10 dicembre 2007

Fini e il Popolo

Se si domandasse agli elettori dell’Italia moderata cosa desiderano di più per essere rappresentati in Parlamento ed al Governo, in massa risponderebbero che gradirebbero un grande partito dell’Italia laboriosa e cosciente, strutturato in modo tale da poter stabilire una grande affinità con le questioni quotidiane della gente.
Pochi si infilerebbero in ragionamenti astratti, un numero esiguo sulla divisione in diversi partiti, pochissimi si inoltrerebbero in strategie di coalizioni per dare visibilità ad una parte più che ad un’altra. Sulla opzione elettorale nessuno, o solo pochi addetti ai lavori, sarebbero oggi in grado di valutare le diverse scelte in discussione ed indicar preferenze, a prescindere dalle indicazioni più semplici, quali proporzionale o maggioritario, ad esempio.
Una stragrande adesione, però, ci sarebbe sulla semplificazione del quadro politico. Molto consenso otterrebbe una legge che offrisse opportunità di scelte chiare tra diverse sensibilità su cui si sviluppa la coscienza democratica del Paese.
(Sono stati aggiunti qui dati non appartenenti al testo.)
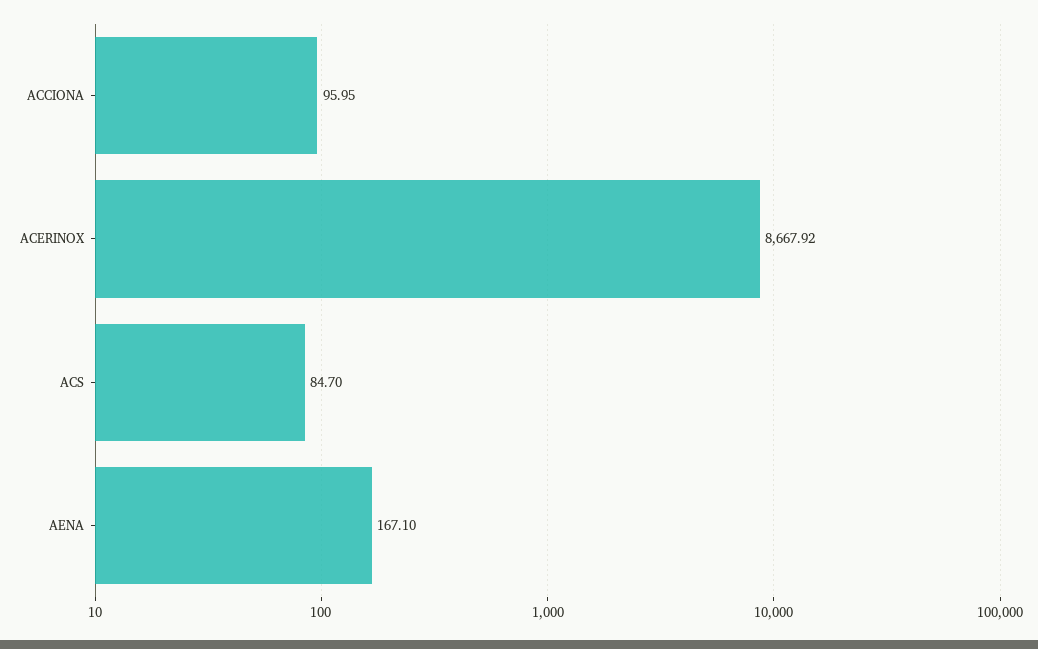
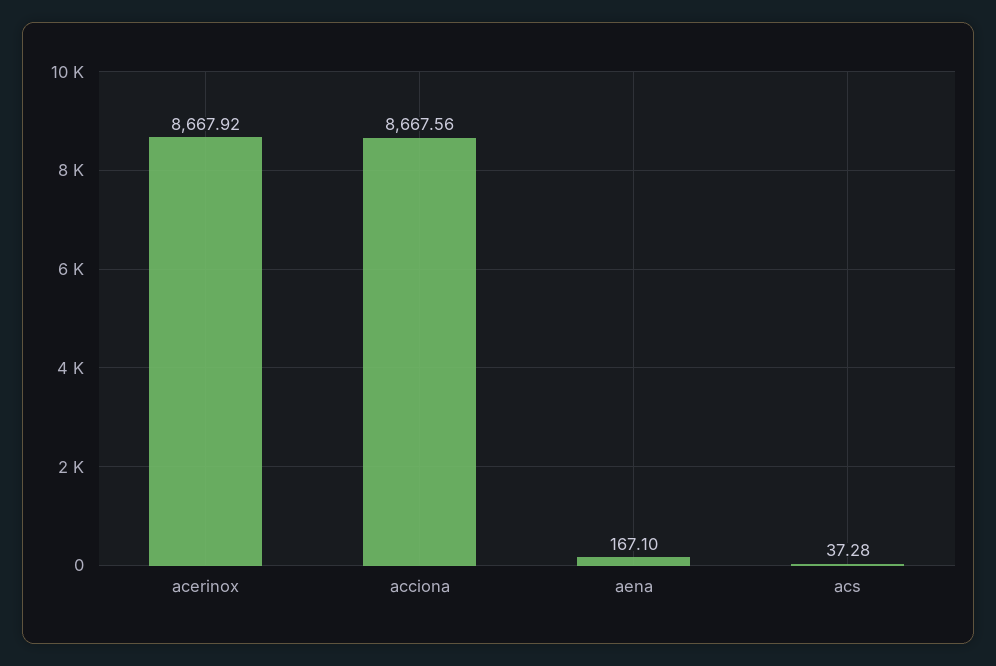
  {
-   "ACCIONA": 95.95,
+   "ACCIONA": 8667.56,
    "ACERINOX": 8667.92,
-   "ACS": 84.7,
+   "ACS": 37.28,
    "AENA": 167.1
  }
Ora dinanzi a questa realtà che emerge dal popolo, una volontà diretta senza filtri o mediazioni, dinanzi alla domanda di partecipazione in scenari chiari e senza ambiguità, cosa vuole Fini che valga il suo arroccamento nella difesa dell’identità del suo partito? Non è, come sostiene, la sua una difesa dei valori da privilegiare rispetto alla forma: i valori che richiama sono comuni. Appare, al contrario, il suo, un modo ben definito della volontà di salvaguardare una forma partito. Scelta, la sua, che si mostra persino anacronistica, per essere ormai superata dall’affievolirsi delle più nette divisioni ideologiche d’un tempo.
Oggi ciò che divide un nazionalista di destra di una volta, da un liberale, non è più un sentimento nostalgico di un ideale smarrito tra leggi razziali, violenza ed autoritarismo, non è più la visione dirigistica e statalista dell’economia e dello Stato corporativo, non è l’autarchia antimassonica, antiplutocratica, antiamericana di un sentimento social-fascista ormai defunto. Ciò che differenzia al massimo, a parte l’origine e la cultura patrimonio ideale del patriottismo risorgimentale dei liberali, è l’accento sui percorsi ritenuti più adatti per raggiungere un obiettivo comune.
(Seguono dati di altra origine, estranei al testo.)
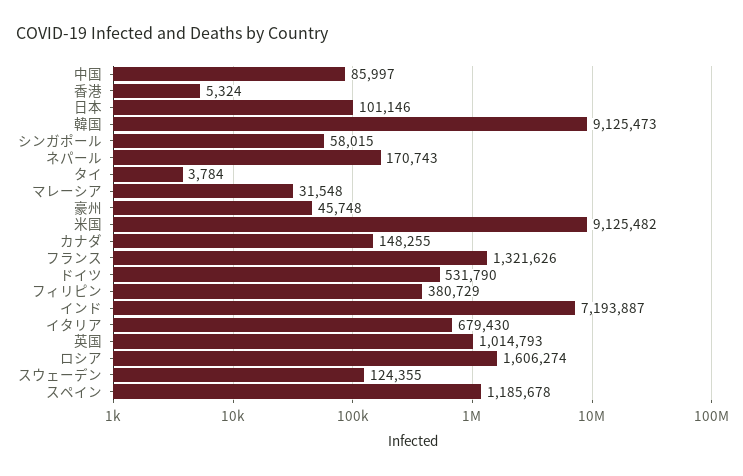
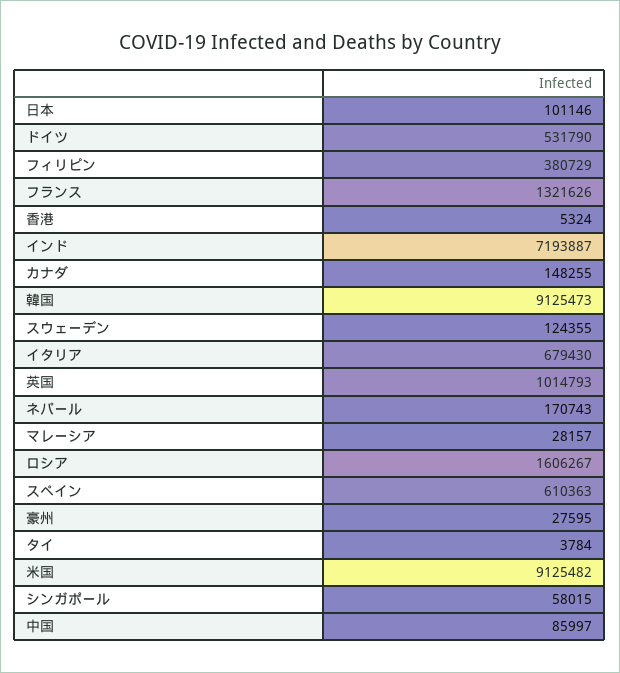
  {
    "中国": 85997,
    "香港": 5324,
    "日本": 101146,
    "韓国": 9125473,
    "シンガポール": 58015,
    "ネパール": 170743,
    "タイ": 3784,
-   "マレーシア": 31548,
+   "マレーシア": 28157,
-   "豪州": 45748,
+   "豪州": 27595,
    "米国": 9125482,
    "カナダ": 148255,
    "フランス": 1321626,
    "ドイツ": 531790,
    "フィリピン": 380729,
    "インド": 7193887,
    "イタリア": 679430,
    "英国": 1014793,
-   "ロシア": 1606274,
+   "ロシア": 1606267,
    "スウェーデン": 124355,
-   "スペイン": 1185678
+   "スペイン": 610363
  }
Oggi persino gli ex marxisti sono diventati liberisti in economia ed i cattolici diventati tolleranti verso coloro che respingono le fondamenta cristiane della nostra civiltà. Il Presidente del Consiglio in carica è un democristiano della prima repubblica. La caduta di quest’ultima, per ironia del buon senso e per vocazione trasformista, ha cementato il connubio tra i protagonisti, e monopolisti di maggioranza ed opposizione, di un tempo.
Tra i contendenti, una volta radicati sulle convinzioni ideologiche di una visione antagonista delle scelte politiche, è sopraggiunto un nuovo “pactum” in cui si è compattata a sinistra quella che un tempo erano considerate l’ala cattolico-conservatrice e l’ala marxista-massimalista della scena politica italiana. Si è andata trasformando la vecchia “conventio ad excludendum” (sistema chiuso con la secolarizzazione in regime di monopolio tra i ruoli di governo ed opposizione), sancito di fatto nella prima repubblica, con la “conventio contra personam”, formatasi dal ’95 in poi, grazie all’opera di Scalfaro, allora Presidente della Repubblica, intimorito dall’azione travalicante della magistratura militante.
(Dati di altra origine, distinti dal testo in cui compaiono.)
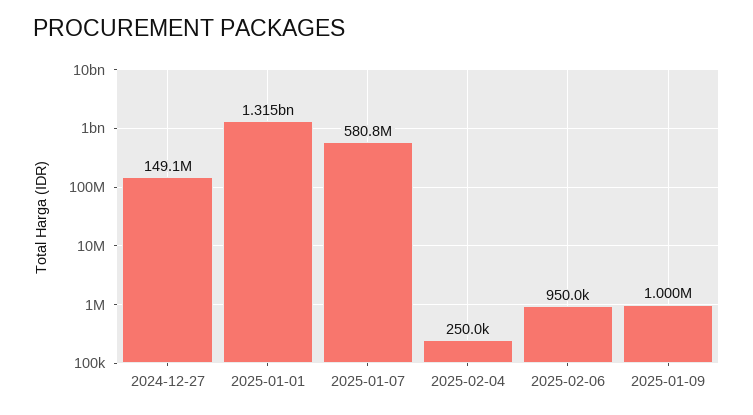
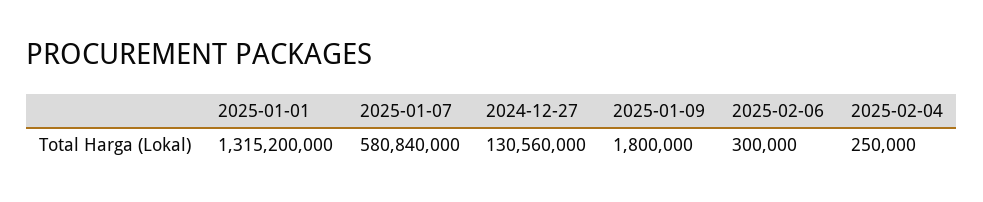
  {
-   "2024-12-27": 149100000,
+   "2024-12-27": 130560000,
    "2025-01-01": 1315200000,
    "2025-01-07": 580840000,
    "2025-02-04": 250000,
-   "2025-02-06": 950000,
+   "2025-02-06": 300000,
-   "2025-01-09": 1000000
+   "2025-01-09": 1800000
  }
E’ dal 1995 che la politica delle scelte, ha modificato le sue funzioni trasformando queste in politiche delle preclusioni e delle delegittimazioni.
La politica spesso è mestiere ed arte del divenire, in particolare se è affidata a coloro che lavorano nell’esclusiva immagine del partito, quale ente di interesse primario rispetto alla gente ed alle strategie di governo. Una visione partitocratrica in cui emerge il privilegio della forma sulla sostanza, dell’interesse particolare o di bottega sul benessere per la popolazione.
Le parole di Fini ci ricordano così Togliatti ed il vecchio pci. Il Migliore, come i suoi compagni di partito lo chiamavano era, ed è, storicamente famoso per la sua doppiezza. Per il leader comunista del primo dopoguerra, la verità non era mai un libero modo di acquisire le diverse ragioni che formavano una o l’altra convinzione, ma era la ragione unica e sola, propria dei principi massimalisti: la ragione di partito.
AN non si scioglie - sostiene il leader di Alleanza nazionale - per confluire nel nuovo soggetto politico. Resti com’è allora! Se ha chiesto le mani libere con la sua lettera al Corriere, nello stesso momento in cui si votava al Senato per la Finanziaria, e Berlusconi si batteva per far cadere questo Governo fallito, abbia le mani libere. Ma libere devono averle anche gli altri! Perché allora alzare la voce e polemizzare un giorno si e l’altro ancora con chi ha scelto di rivolgersi al popolo, pur restando fermo nella sua area politica di sempre, ed ha stabilito di affrancarsi dal condizionamento degli alleati?